[start of SOURCE]

Relaxed F1 and BERTScore Metrics

Updated 12 January 2026

The paper demonstrates how combining Relaxed F1 and BERTScore improves reinforcement learning reward signals by balancing lexical fidelity with semantic similarity.
Relaxed F1 reduces sensitivity to trivial text variations through normalization, while BERTScore leverages contextual embeddings to capture graded semantic matches.
The hybrid metric, deployed in SRAS, shows enhanced performance in NLG and retrieval tasks through empirical improvements in reward stability and alignment.

Relaxed F1 and BERTScore are evaluation metrics widely used for assessing the quality of generated text in natural language generation and retrieval-augmented generation (RAG) systems. Relaxed F1 is a lexical overlap-based metric designed to mitigate the brittleness of standard F1 to surface-form variations, while BERTScore leverages contextualized token embeddings to capture semantic similarity between generated and reference sequences. Their hybridization in reinforcement learning settings enables both stable policy learning and fidelity to downstream generation quality, as exemplified by their deployment in the SRAS lightweight RL-based document selector (Muttur, 5 Jan 2026). BERTScore, introduced by Zhang et al. (Zhang et al., 2019), has become a standard for semantic evaluation in NLG tasks.

[end of SOURCE]
[start of EXTRACTED ENTRIES]

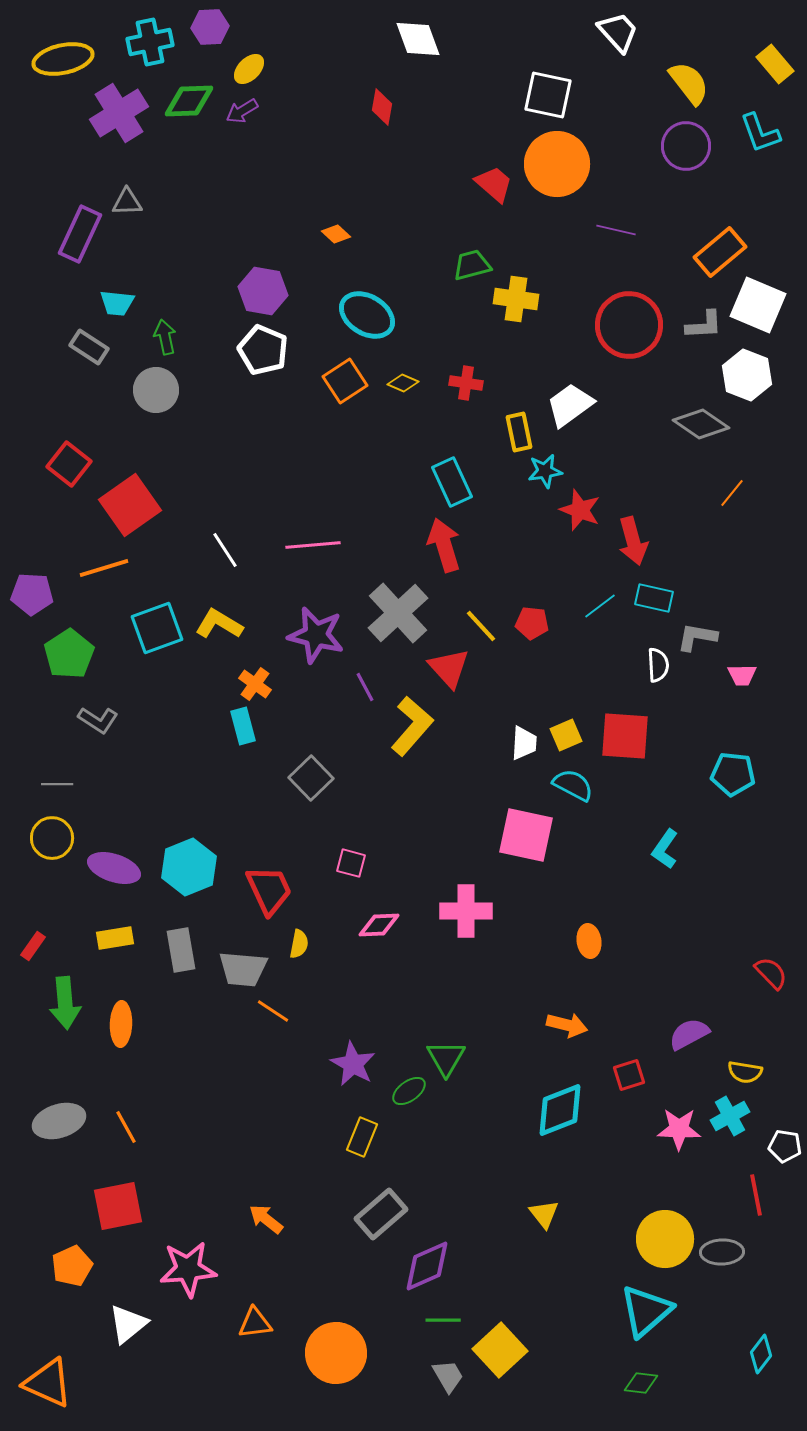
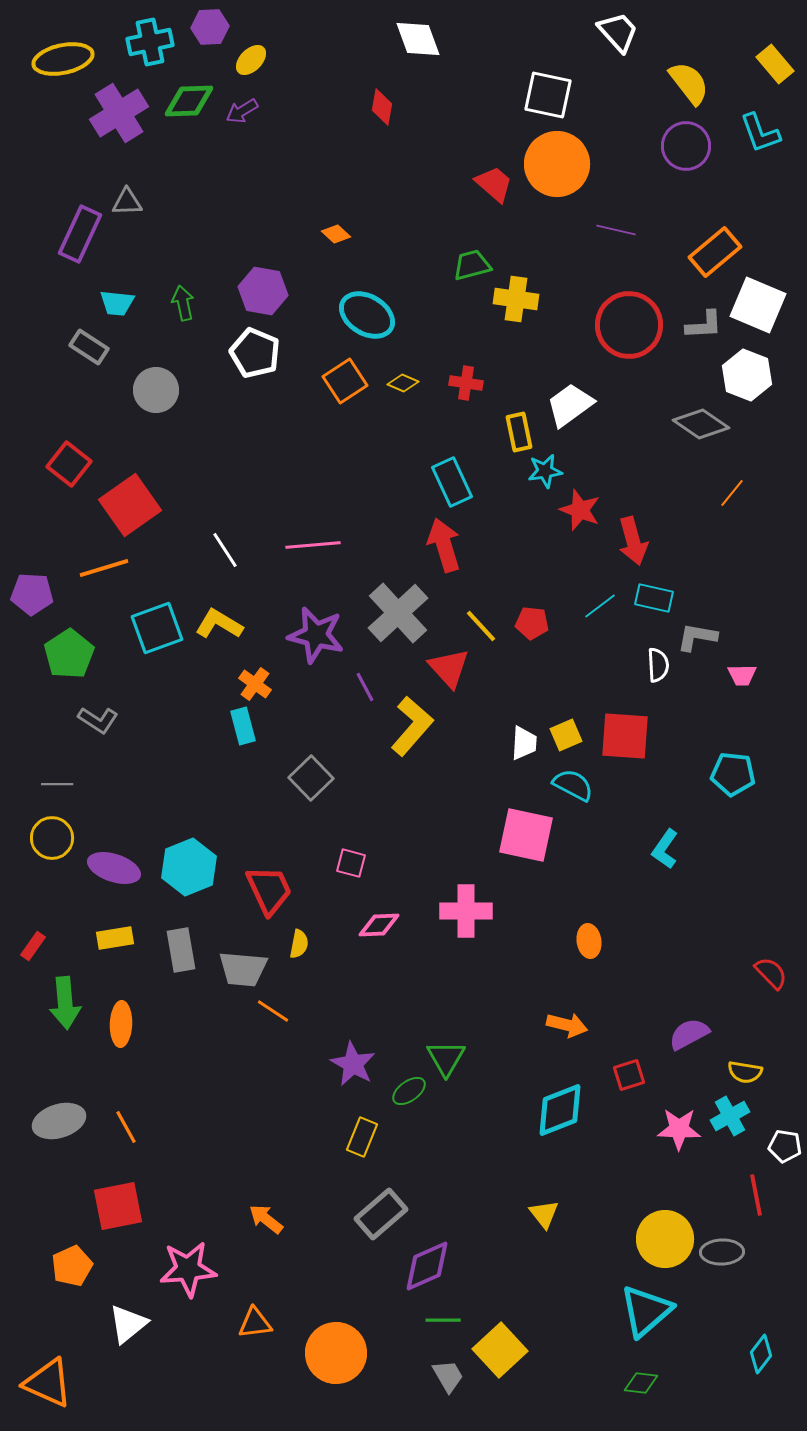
yellow ellipse at (249, 69): moved 2 px right, 9 px up
orange rectangle at (720, 252): moved 5 px left
green arrow at (165, 337): moved 18 px right, 34 px up
white pentagon at (263, 350): moved 8 px left, 3 px down
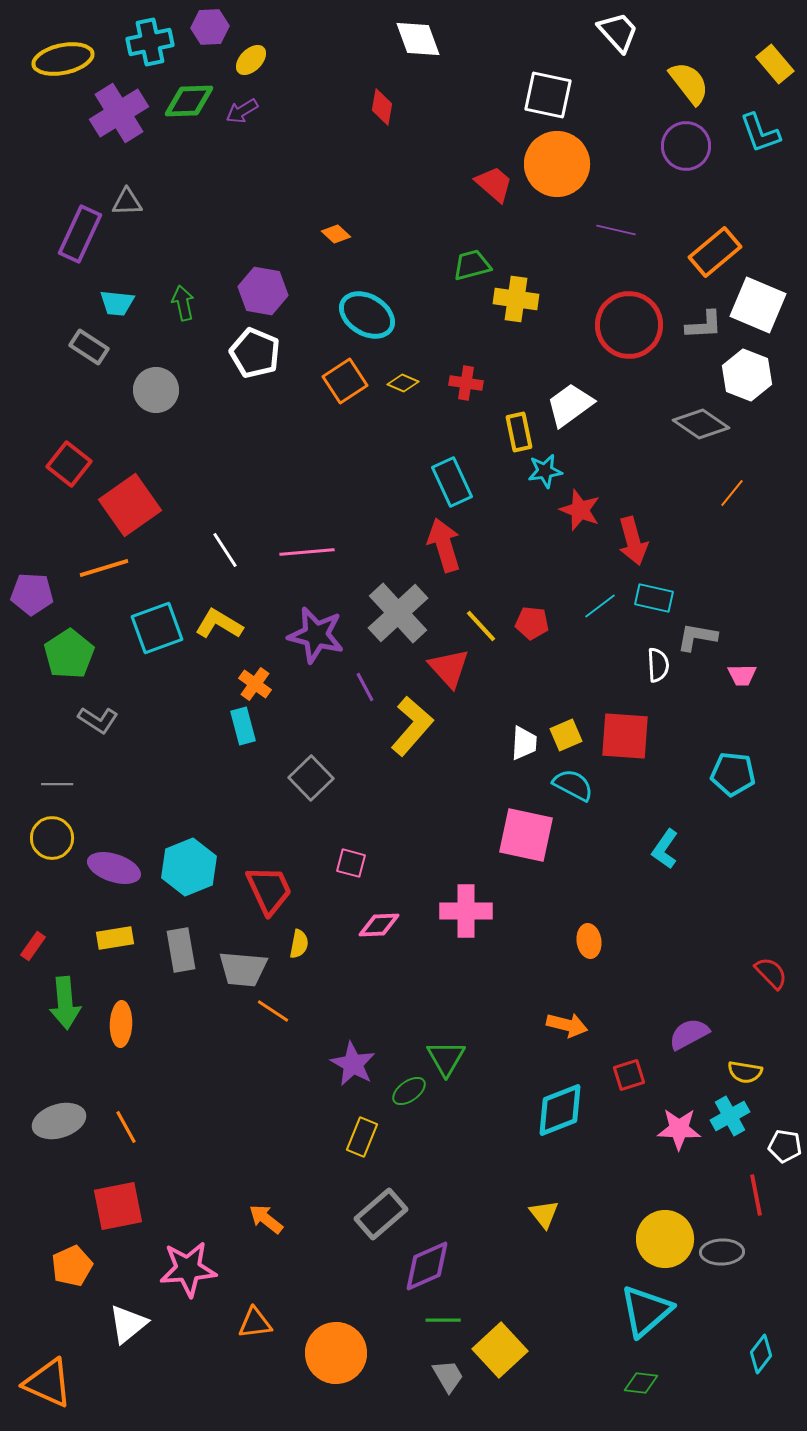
pink line at (313, 545): moved 6 px left, 7 px down
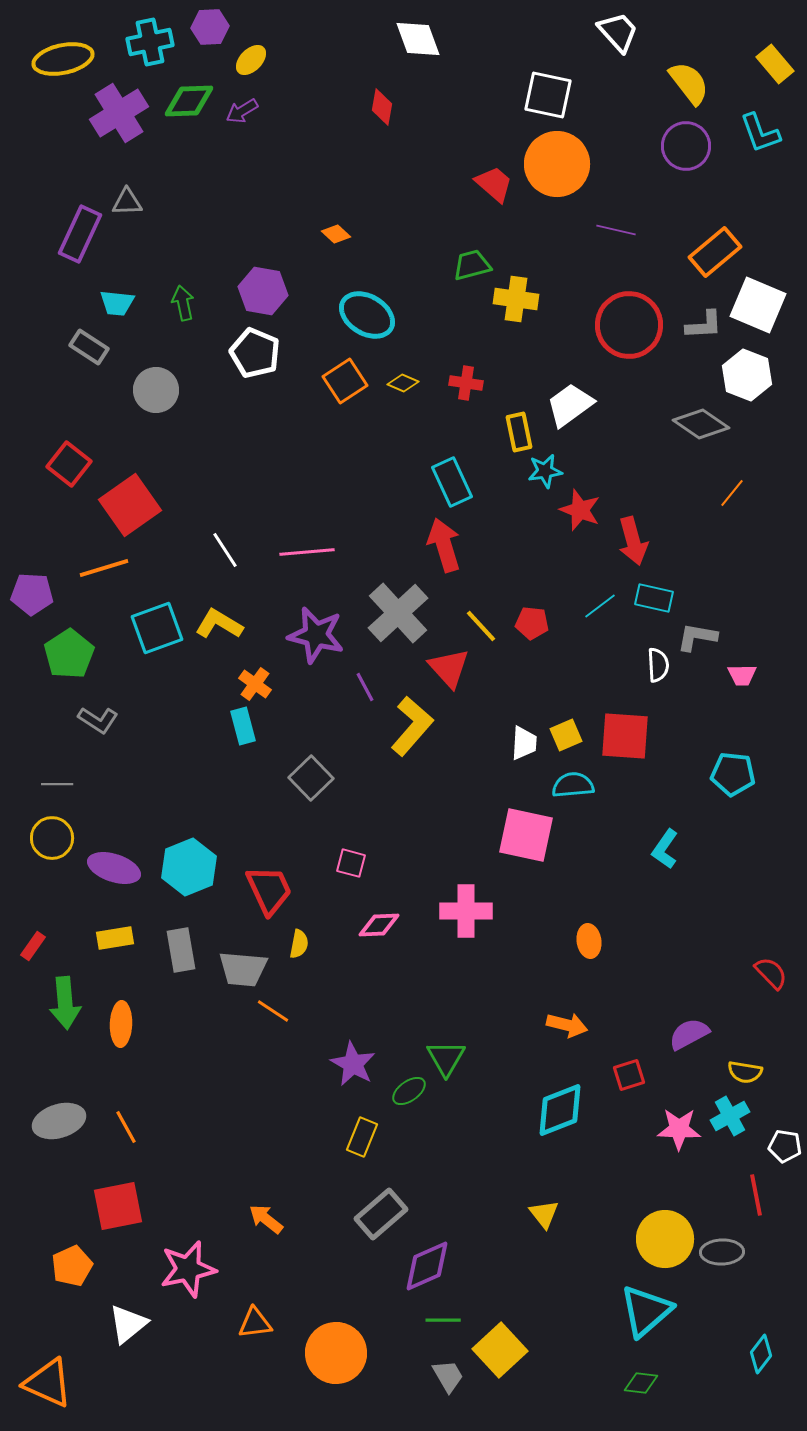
cyan semicircle at (573, 785): rotated 33 degrees counterclockwise
pink star at (188, 1269): rotated 8 degrees counterclockwise
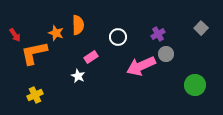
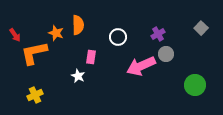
pink rectangle: rotated 48 degrees counterclockwise
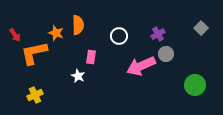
white circle: moved 1 px right, 1 px up
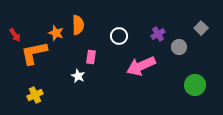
gray circle: moved 13 px right, 7 px up
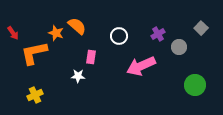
orange semicircle: moved 1 px left, 1 px down; rotated 48 degrees counterclockwise
red arrow: moved 2 px left, 2 px up
white star: rotated 24 degrees counterclockwise
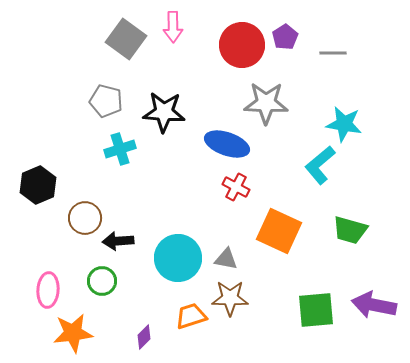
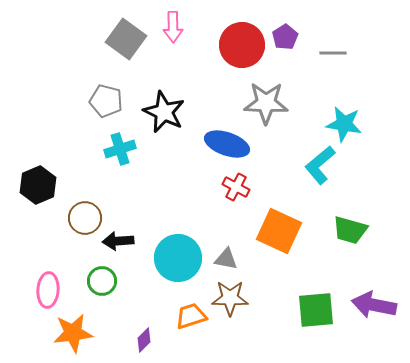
black star: rotated 21 degrees clockwise
purple diamond: moved 3 px down
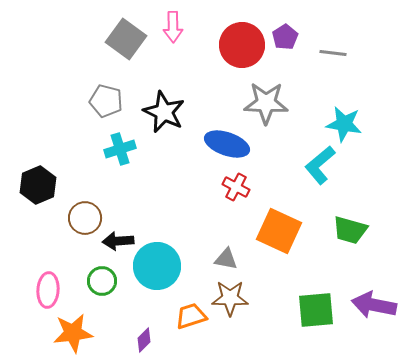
gray line: rotated 8 degrees clockwise
cyan circle: moved 21 px left, 8 px down
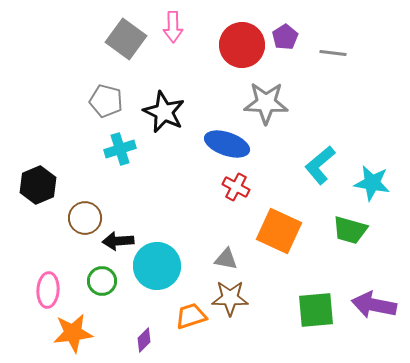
cyan star: moved 28 px right, 59 px down
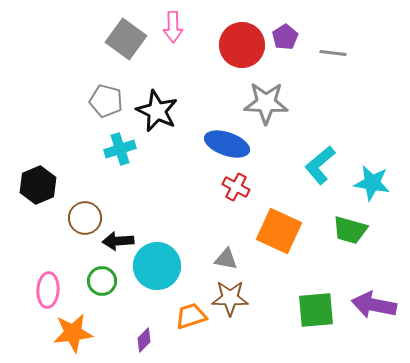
black star: moved 7 px left, 1 px up
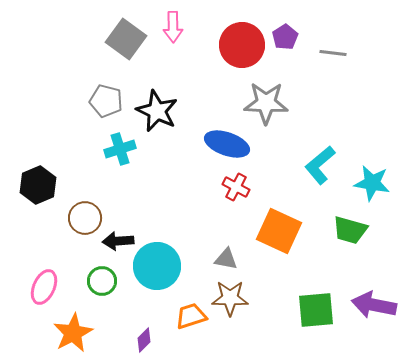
pink ellipse: moved 4 px left, 3 px up; rotated 20 degrees clockwise
orange star: rotated 21 degrees counterclockwise
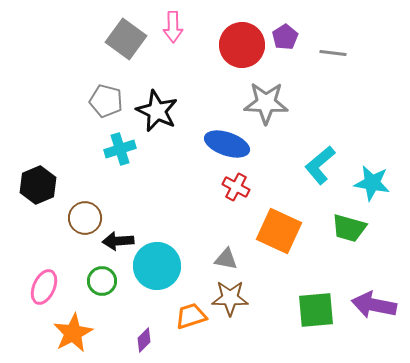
green trapezoid: moved 1 px left, 2 px up
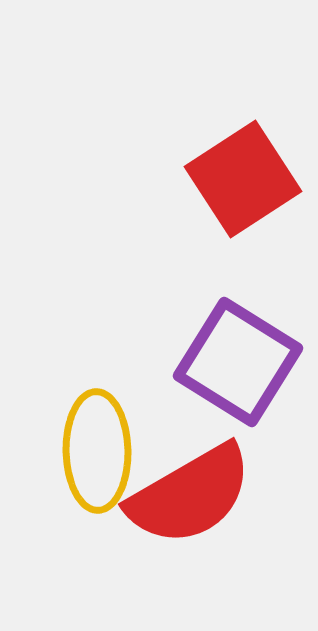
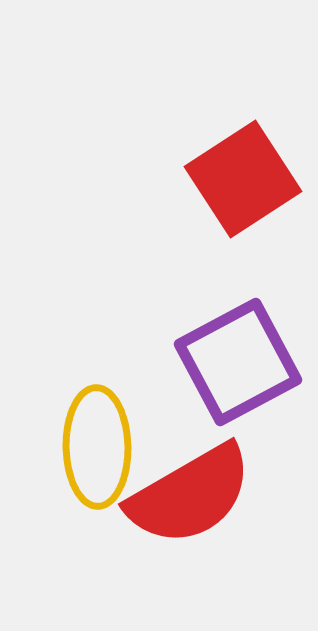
purple square: rotated 30 degrees clockwise
yellow ellipse: moved 4 px up
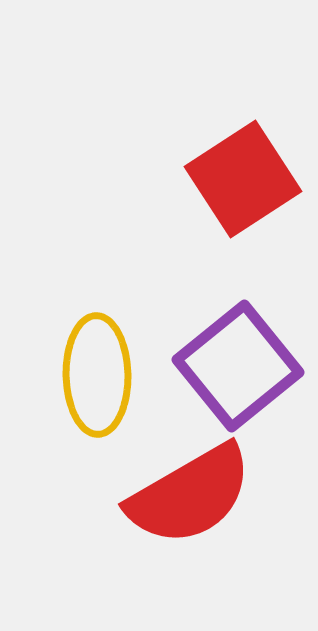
purple square: moved 4 px down; rotated 11 degrees counterclockwise
yellow ellipse: moved 72 px up
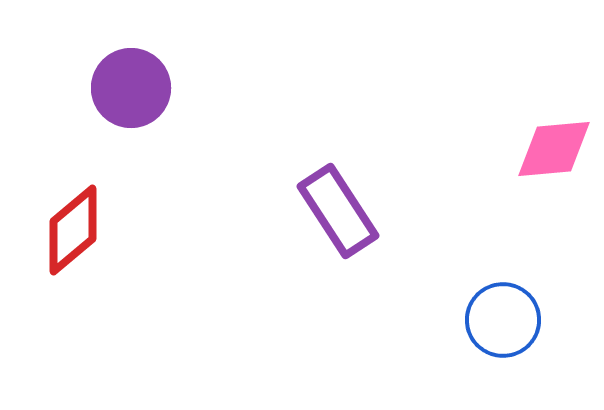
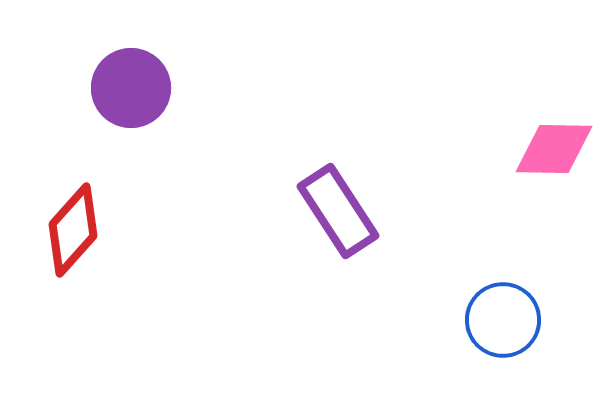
pink diamond: rotated 6 degrees clockwise
red diamond: rotated 8 degrees counterclockwise
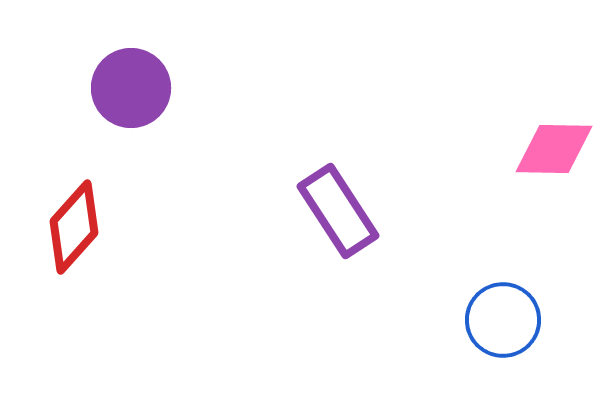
red diamond: moved 1 px right, 3 px up
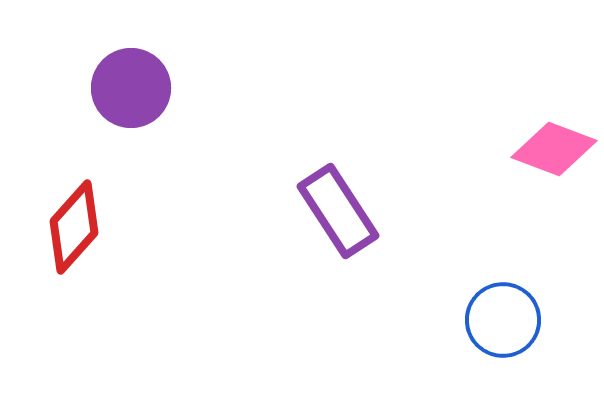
pink diamond: rotated 20 degrees clockwise
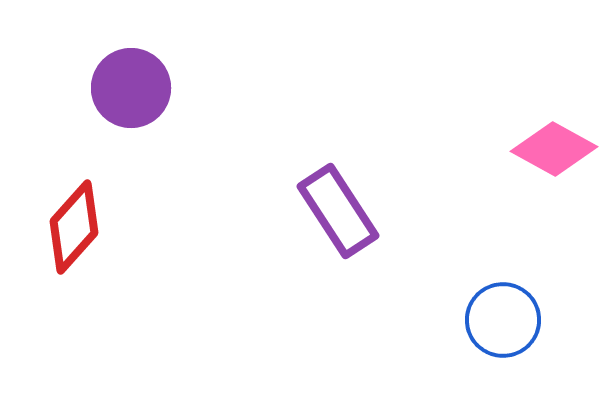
pink diamond: rotated 8 degrees clockwise
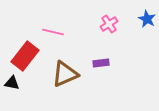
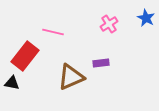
blue star: moved 1 px left, 1 px up
brown triangle: moved 6 px right, 3 px down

[end of EXTRACTED ENTRIES]

**WHAT THIS TASK INVOLVES**
List every date or year that the page on Relaxed F1 and BERTScore mentions.

**TASK ANSWER**
- 12 January 2026
- 5 Jan 2026
- 2019